Weiter rauf, oder doch runter? Das Börsenjahr 2024 wird spannend.
(Foto: picture-alliance/ dpa)
2023 ist ein hervorragendes Jahr für Anleger gewesen - trotz aller externen Störfaktoren wie Ukraine- und Nahost-Krieg. Der DAX springt gut 20 Prozent nach oben. Wird die Luft nun dünner oder geht die Rally in die nächste Runde und wird die 20.000er-Marke geknackt?
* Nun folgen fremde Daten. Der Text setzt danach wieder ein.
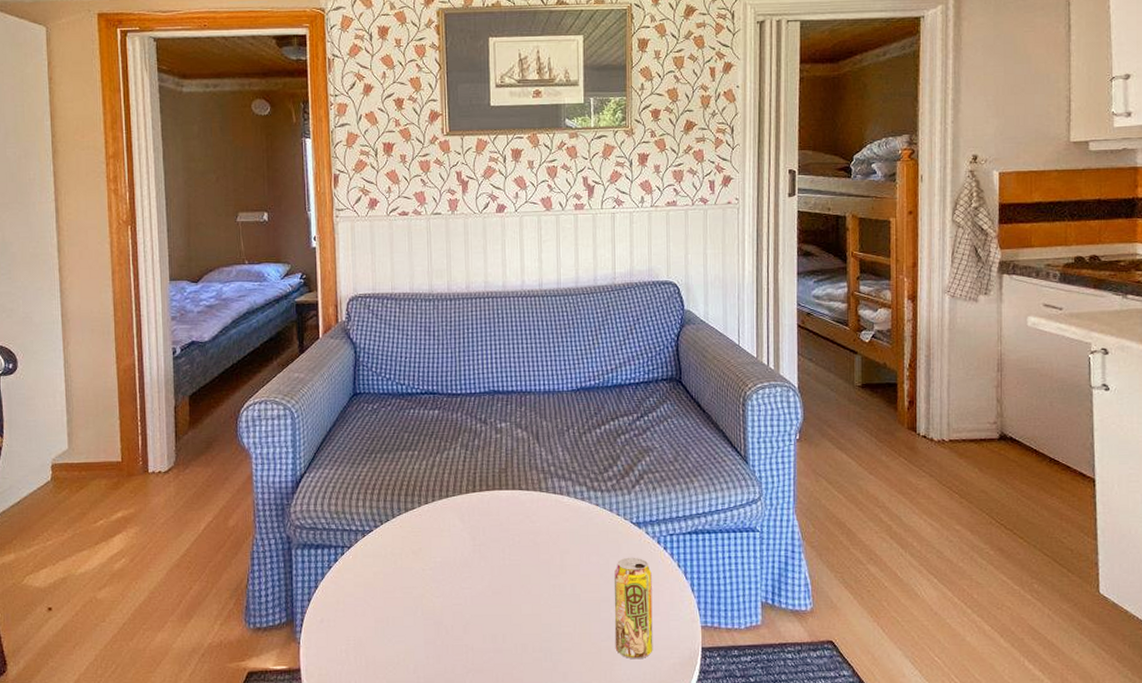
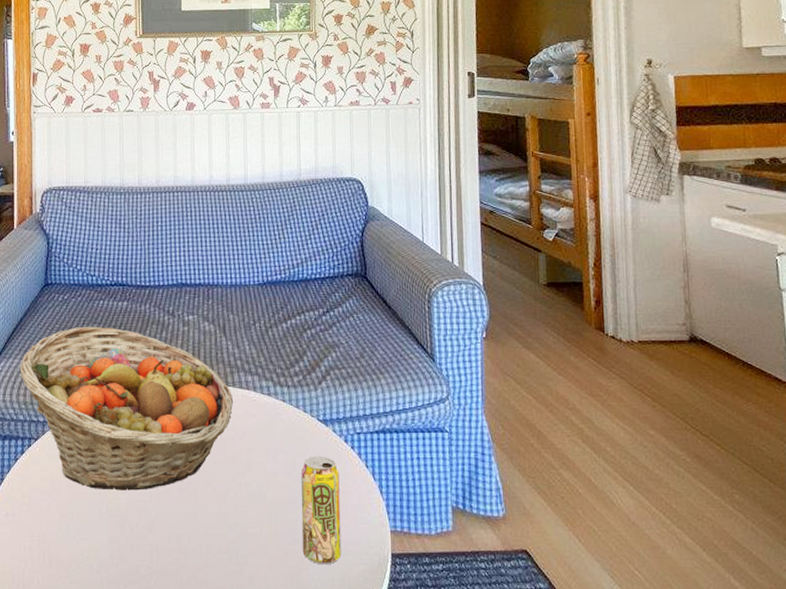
fruit basket: none [330,435,546,595] -> present [19,326,233,491]

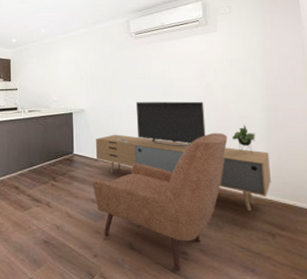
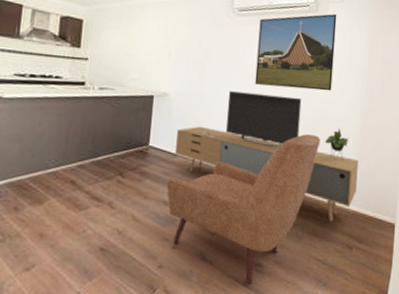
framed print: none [155,25,231,94] -> present [255,14,337,91]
Nach dem sehr durchwachsenen Börsenjahr 2022 beginnt 2023 verheißungsvoll. Doch schon im Frühjahr droht die gute Stimmung zu kippen, die Kurse purzeln und es werden Erinnerungen an die Finanzkrise vor fast 15 Jahren wach: In der US-Bankenlandschaft brodelt es, mehrere regionale Geldhäuser geraten in Schieflage. Die US-Notenbank Federal Reserve (Fed) muss eingreifen, tut das - und beruhigt die nervös gewordenen Märkte. Im Sommer kommt sie dann mit dem ersten Hoffnungsschimmer in Sachen Zinswende um die Ecke und lässt die Anleger im weiteren Jahresverlauf von ersten Zinssenkungen fantasieren. Am Ende des Börsenjahres 2023 stehen bei DAX und S&P-500 jeweils rund 20 Prozent Gewinn in den Handelsbüchern.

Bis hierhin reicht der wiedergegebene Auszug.